# [Input records]
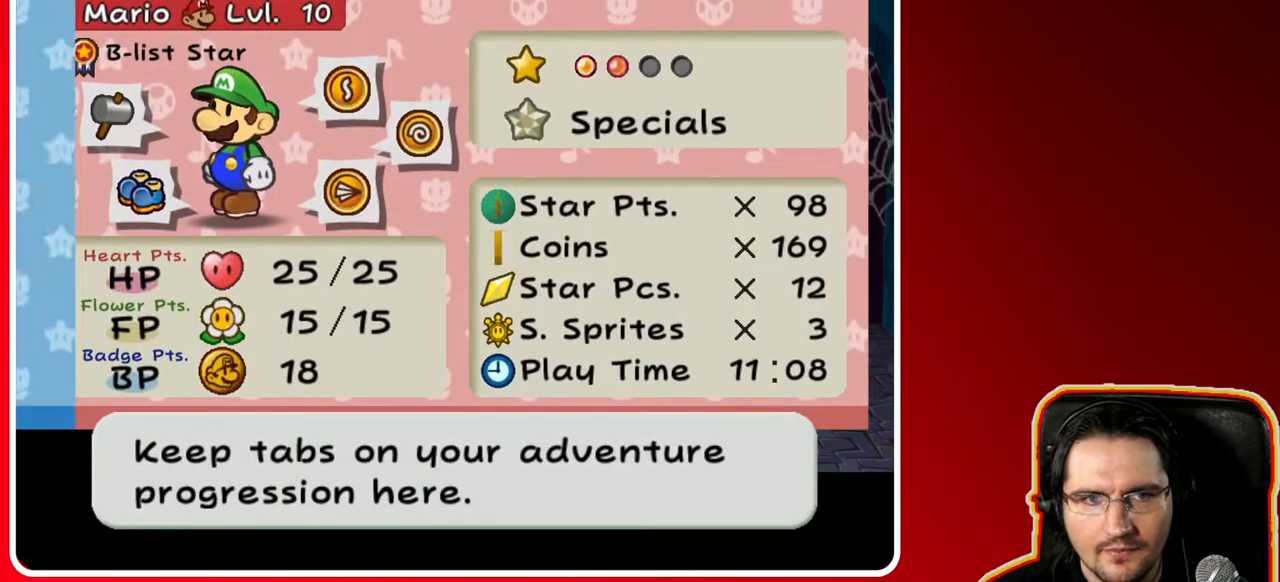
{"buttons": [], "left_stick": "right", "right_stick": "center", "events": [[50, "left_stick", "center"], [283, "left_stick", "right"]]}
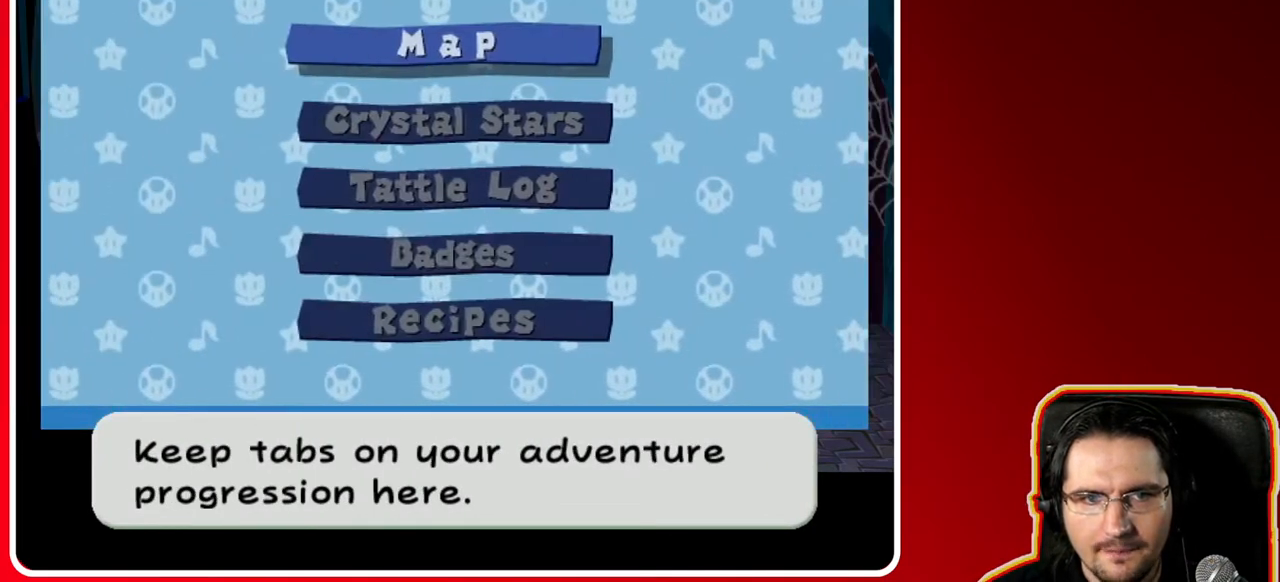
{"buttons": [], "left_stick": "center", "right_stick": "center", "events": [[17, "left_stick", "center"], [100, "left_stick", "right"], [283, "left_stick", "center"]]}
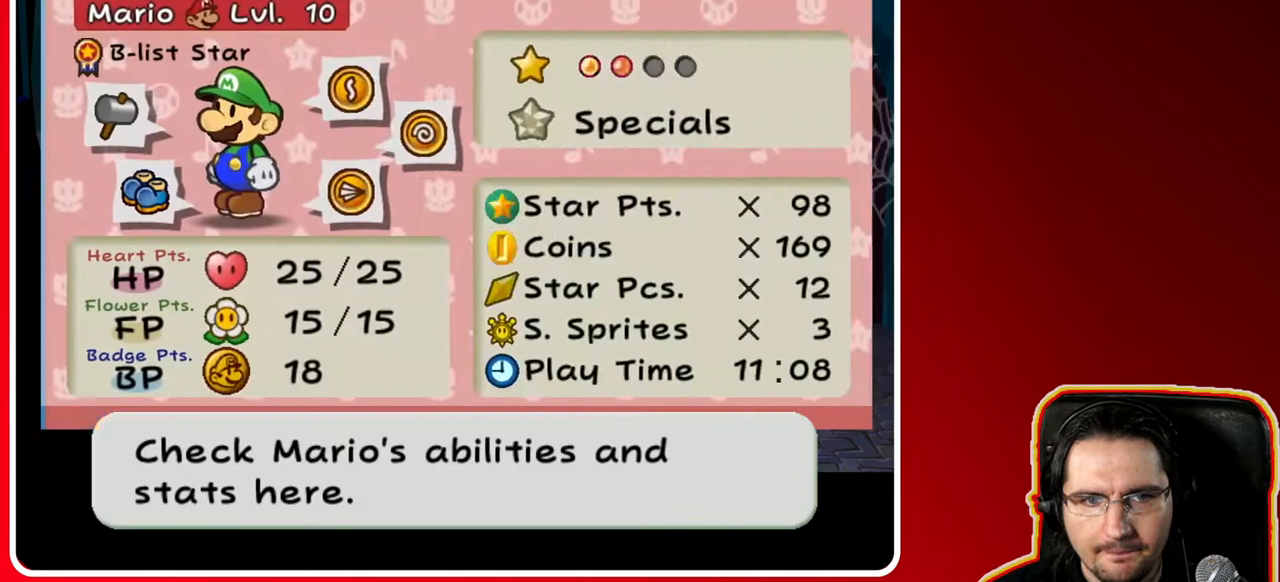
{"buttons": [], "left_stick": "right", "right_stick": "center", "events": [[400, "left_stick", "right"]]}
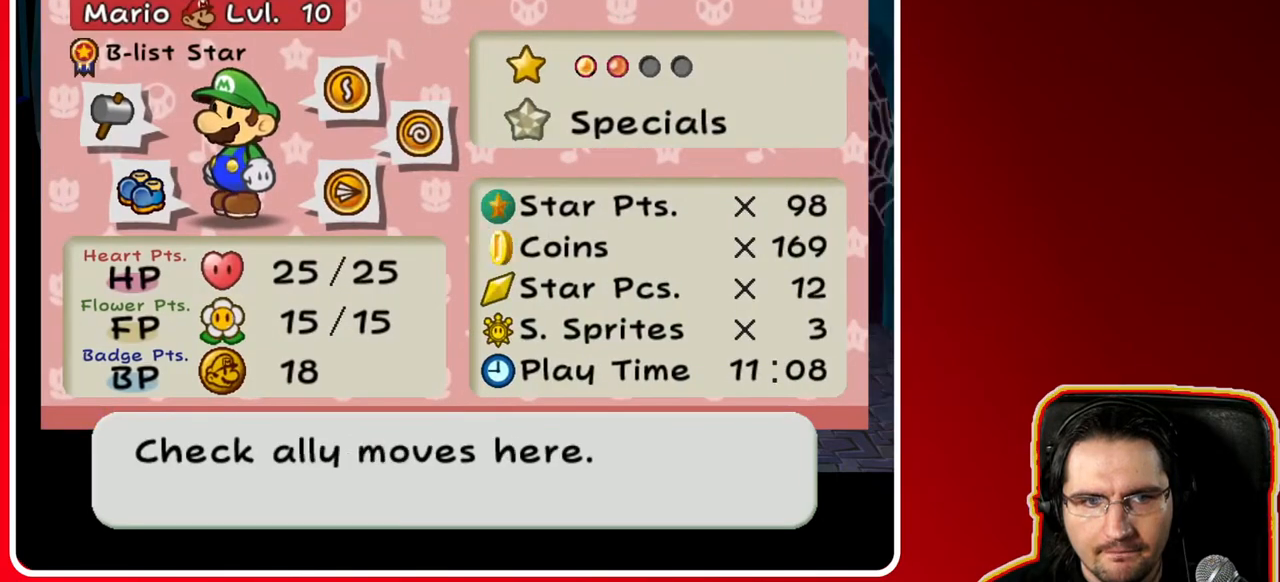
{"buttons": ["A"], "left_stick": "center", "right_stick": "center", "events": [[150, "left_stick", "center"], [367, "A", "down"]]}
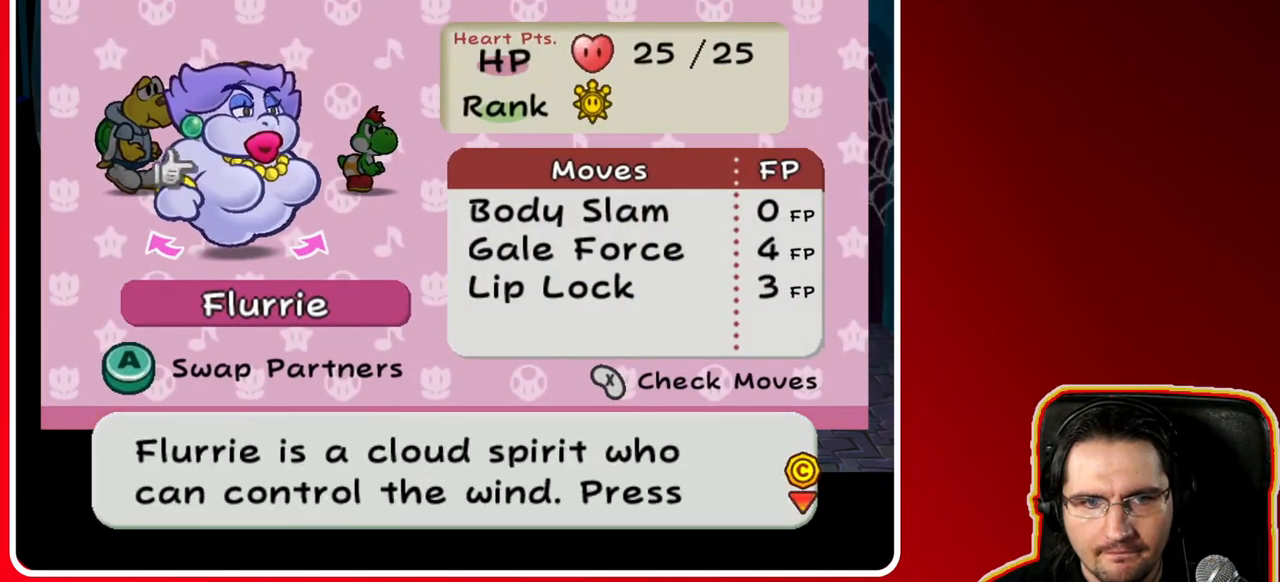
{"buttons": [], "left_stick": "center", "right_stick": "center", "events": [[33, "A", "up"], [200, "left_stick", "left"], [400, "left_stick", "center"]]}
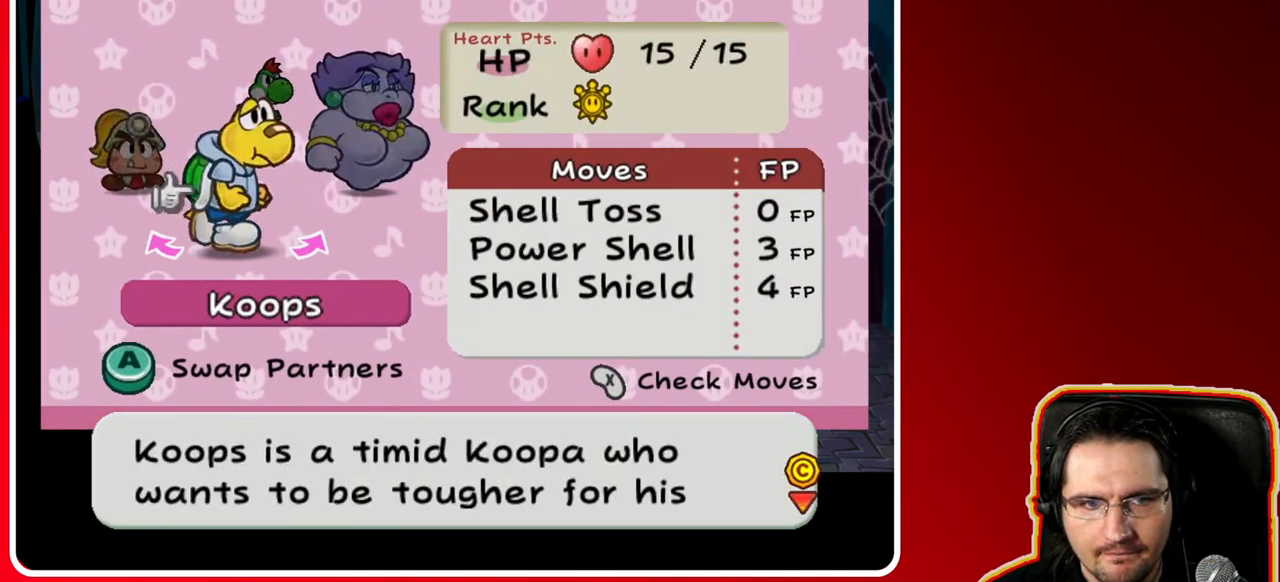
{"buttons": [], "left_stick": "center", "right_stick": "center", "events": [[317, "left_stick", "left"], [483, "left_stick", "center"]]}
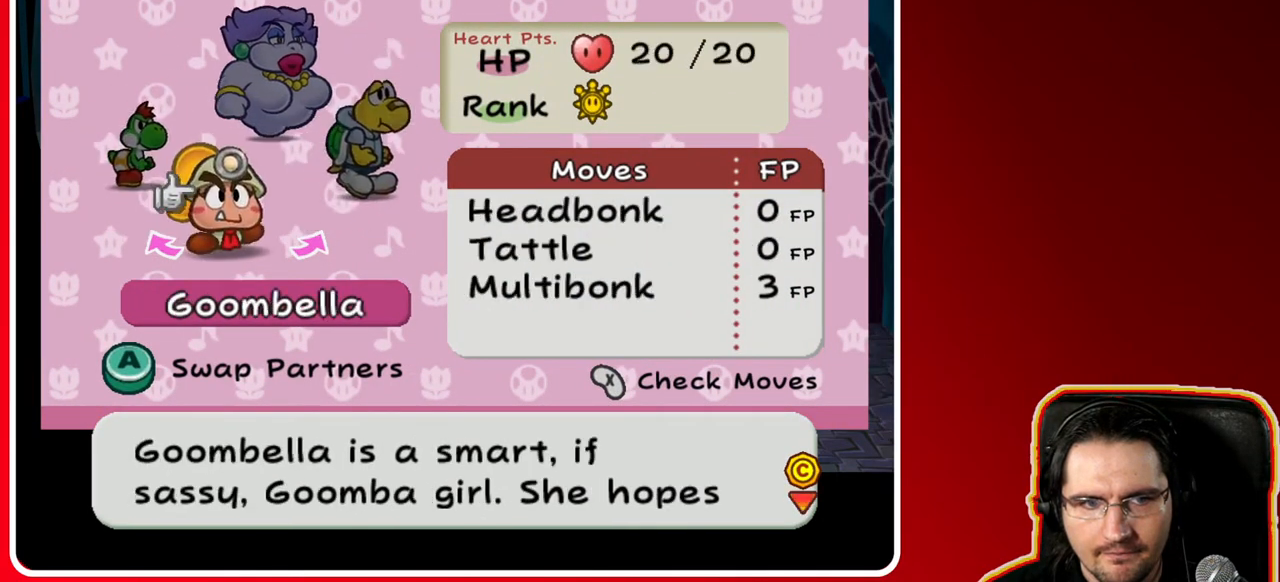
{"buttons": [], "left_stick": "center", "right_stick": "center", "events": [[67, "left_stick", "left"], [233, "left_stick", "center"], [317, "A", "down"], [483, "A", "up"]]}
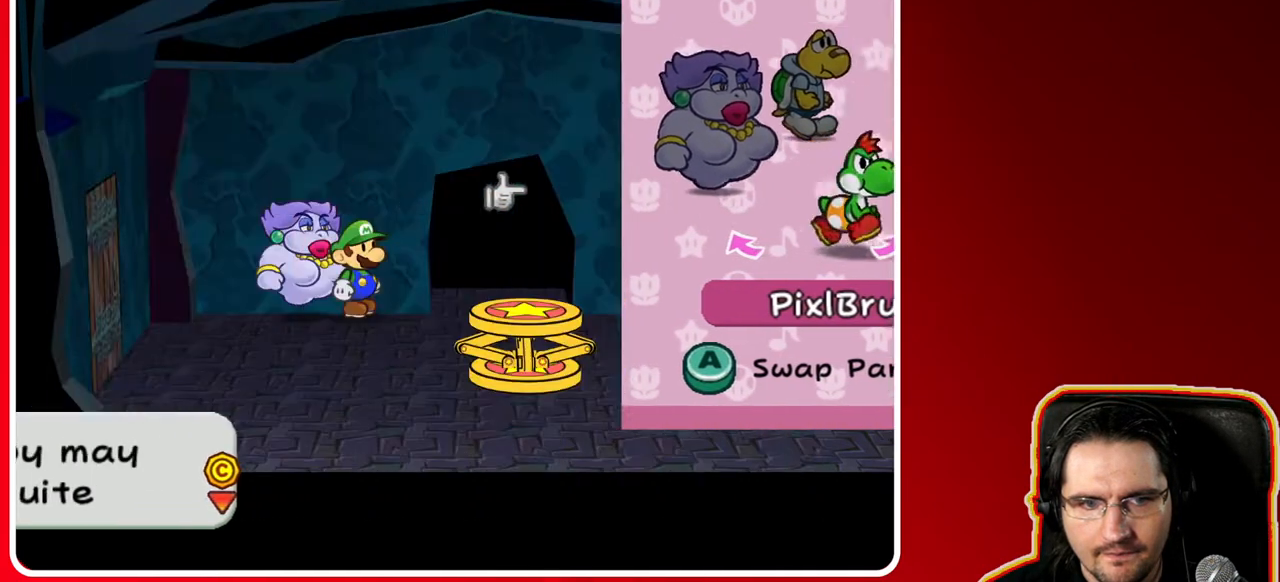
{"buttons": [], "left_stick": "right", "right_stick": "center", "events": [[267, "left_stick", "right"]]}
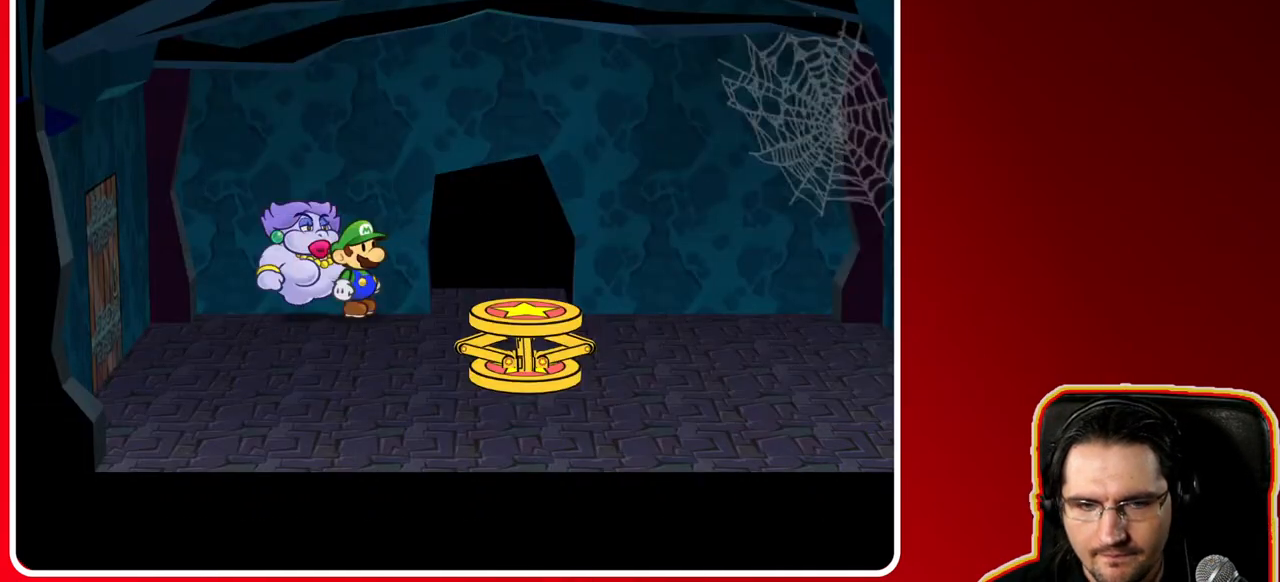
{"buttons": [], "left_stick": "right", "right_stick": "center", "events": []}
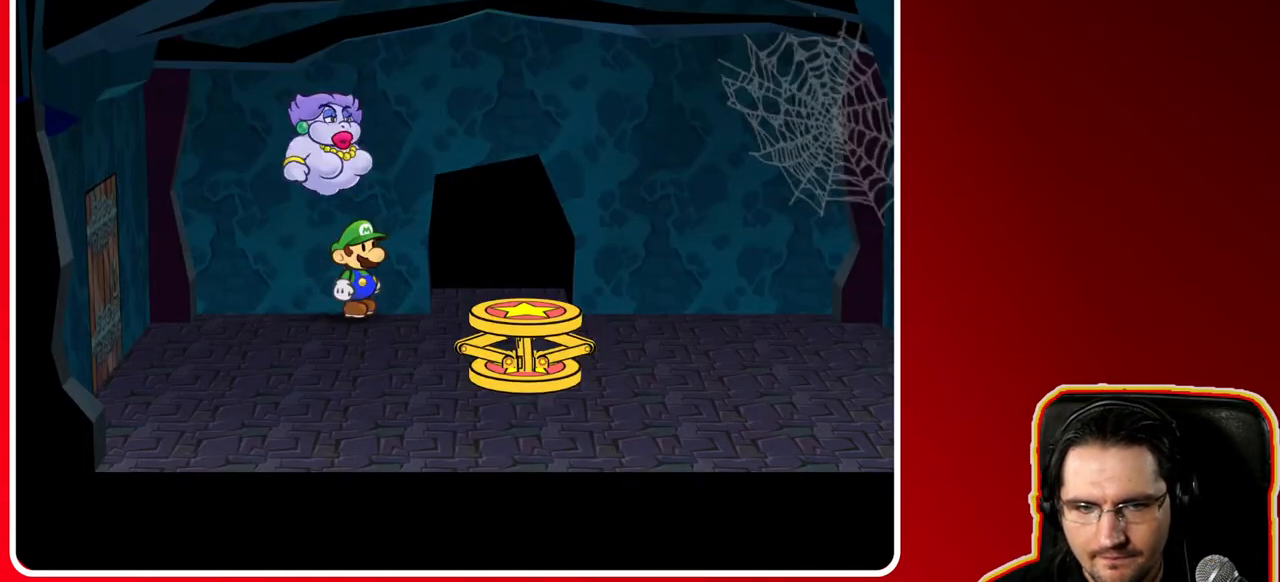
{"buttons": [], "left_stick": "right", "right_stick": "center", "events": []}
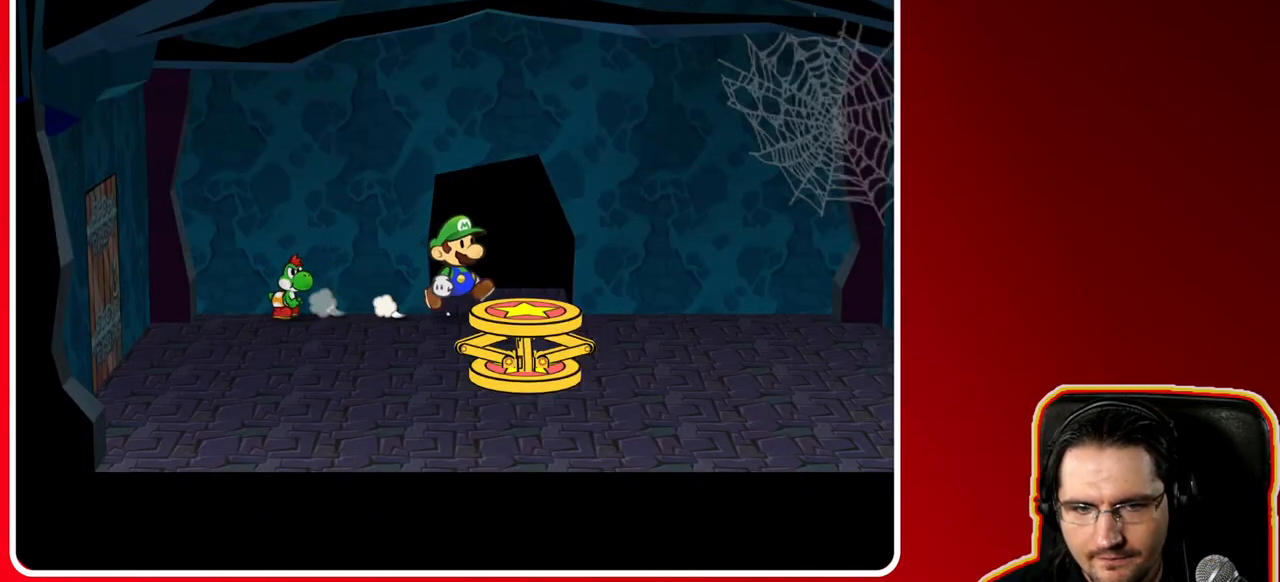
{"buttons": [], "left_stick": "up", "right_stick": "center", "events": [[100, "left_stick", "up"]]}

# [Aim of the task]
Answer with one number: how many lines of the entries above include the word "down".

# [Output below]
2